136 RAMOS, Rui – A Segunda Fundação (1890-1926), in MATTOSO, José (dir.) – História de Portugal,

p. 541.

regime nas ideias nacionalistas daqueles, lhes dispensou certa proteção”. Contudo, em 1932, esta fação encontrava-se dividida: de um lado ficavam “os que querem antes de tudo D. Nuno como rei e do outro os Nacionalistas-Sindicalistas […] que procuram realizar o impossível: a implantação em Portugal de um regime corporativista” como o que estava “vigorando em Itália”. Em conclusão, o jornal afirmou que não havia espaço no país para esses “tiranos” que davam entusiásticos “morras à Liberdade e vivas à escravidão”138.

O periódico vai ainda mais longe ao afirmar que o Integralismo era “uma doença que os psiquiatras de Portugal deveriam estudar com afinco, a fim de descobrir remédio eficaz para debelar esse terrível flagelo que atrofia as faculdades mentais de alguns pobres infelizes”. O Democrático justificou estas declarações esclarecendo que quem possuísse uma opinião bem formada, adequada aos tempos, aspirando uma “verdadeira e insofismável ânsia de liberdade”, jamais conseguiria conceber o conceito de Integralismo Lusitano na sociedade139.
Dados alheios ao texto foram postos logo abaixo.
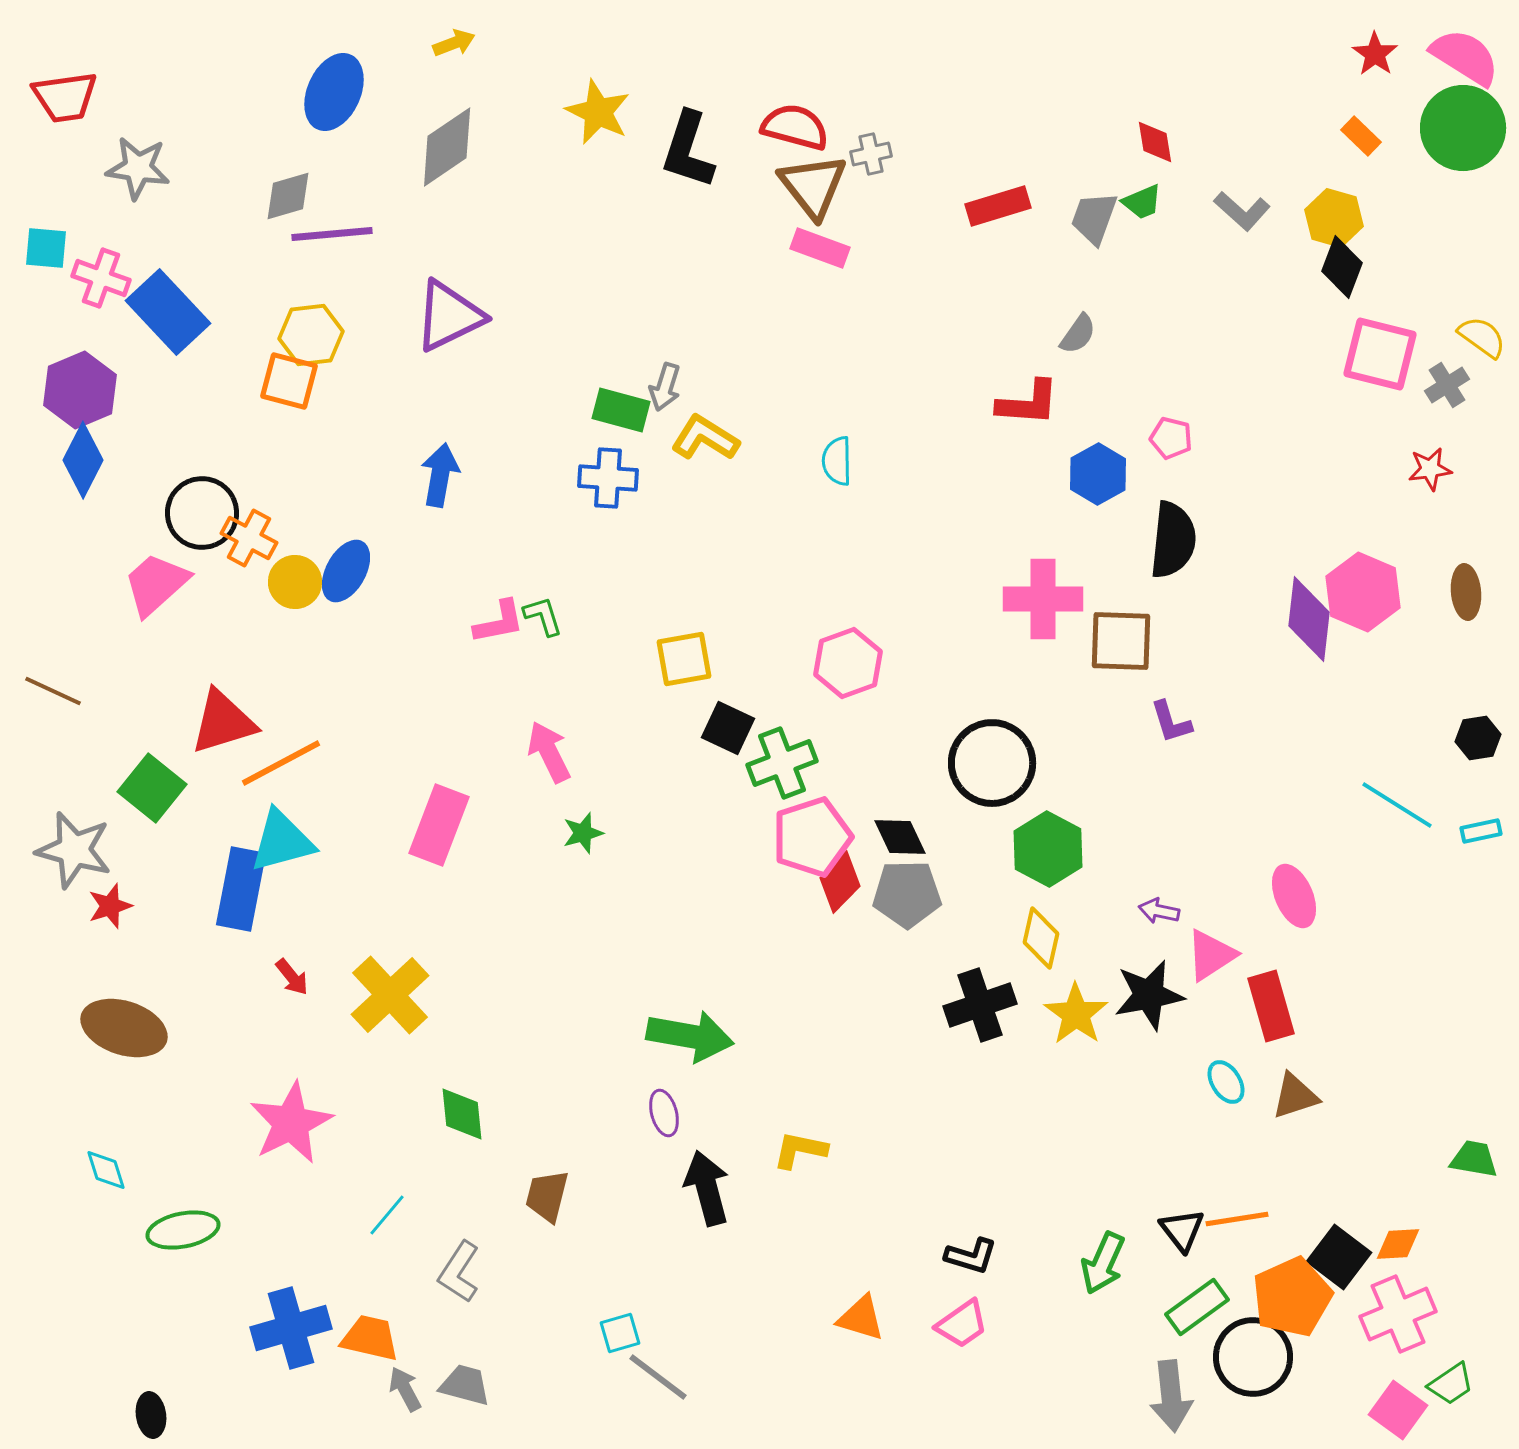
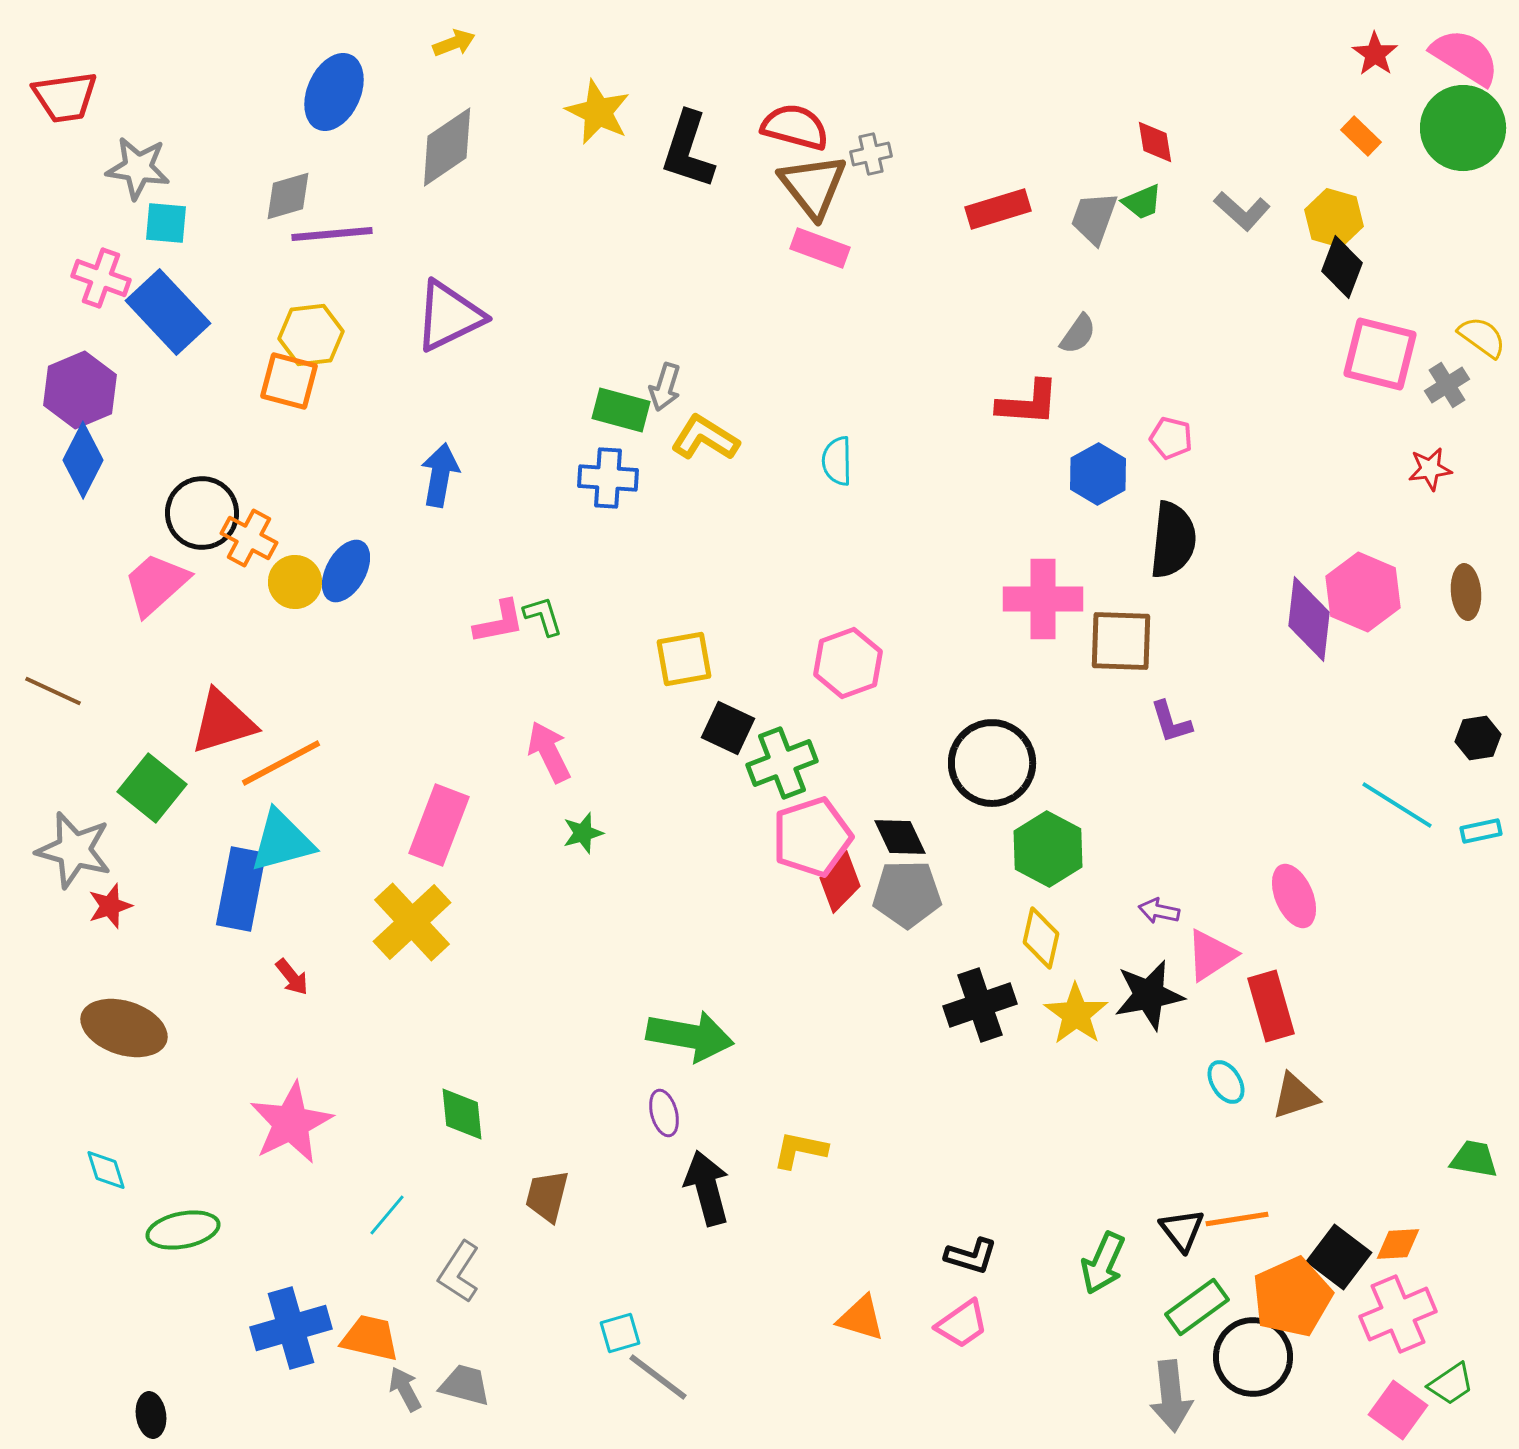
red rectangle at (998, 206): moved 3 px down
cyan square at (46, 248): moved 120 px right, 25 px up
yellow cross at (390, 995): moved 22 px right, 73 px up
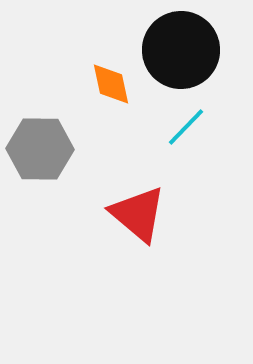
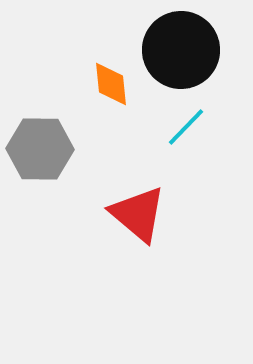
orange diamond: rotated 6 degrees clockwise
O tópico do Integralismo faz emergir a aparente incoerência d’O Democrático face à Ditadura Militar. Com efeito, se em vários dos seus textos se persevera em afirmar que muitos dos homens do regime iniciado em maio de 1928 eram republicanos, como anteriormente se viu, no artigo atrás referido – “O Integralismo e a Nação” – foi abertamente afirmado que os integralistas prosperaram com a chegada da Ditadura Militar, pois partilhavam as ideias nacionalistas com o novo regime, que assim “lhes dispensou certa proteção”. Nesta conformidade, verifica-se que as referências políticas e ideológicas à Ditadura Militar exaradas nas páginas d’O Democrático são heteróclitas, o que, aliás, é comum num periódico, cuja duração no tempo e diversidade de indivíduos a escreverem os seus textos propicia a inexistência de total unicidade ideológica, mas pode igualmente perceber-se que as representações do regime vigente são também construídas em função de objetivos concretos e estrategicamente definidos em vários momentos.

138 “O Integralismo e a Nação”. O Democrático, nº 940, 10/12/1932, p. 2. 139 “Intregralismomania”. O Democrático, nº 942, 23/12/1932, p. 2.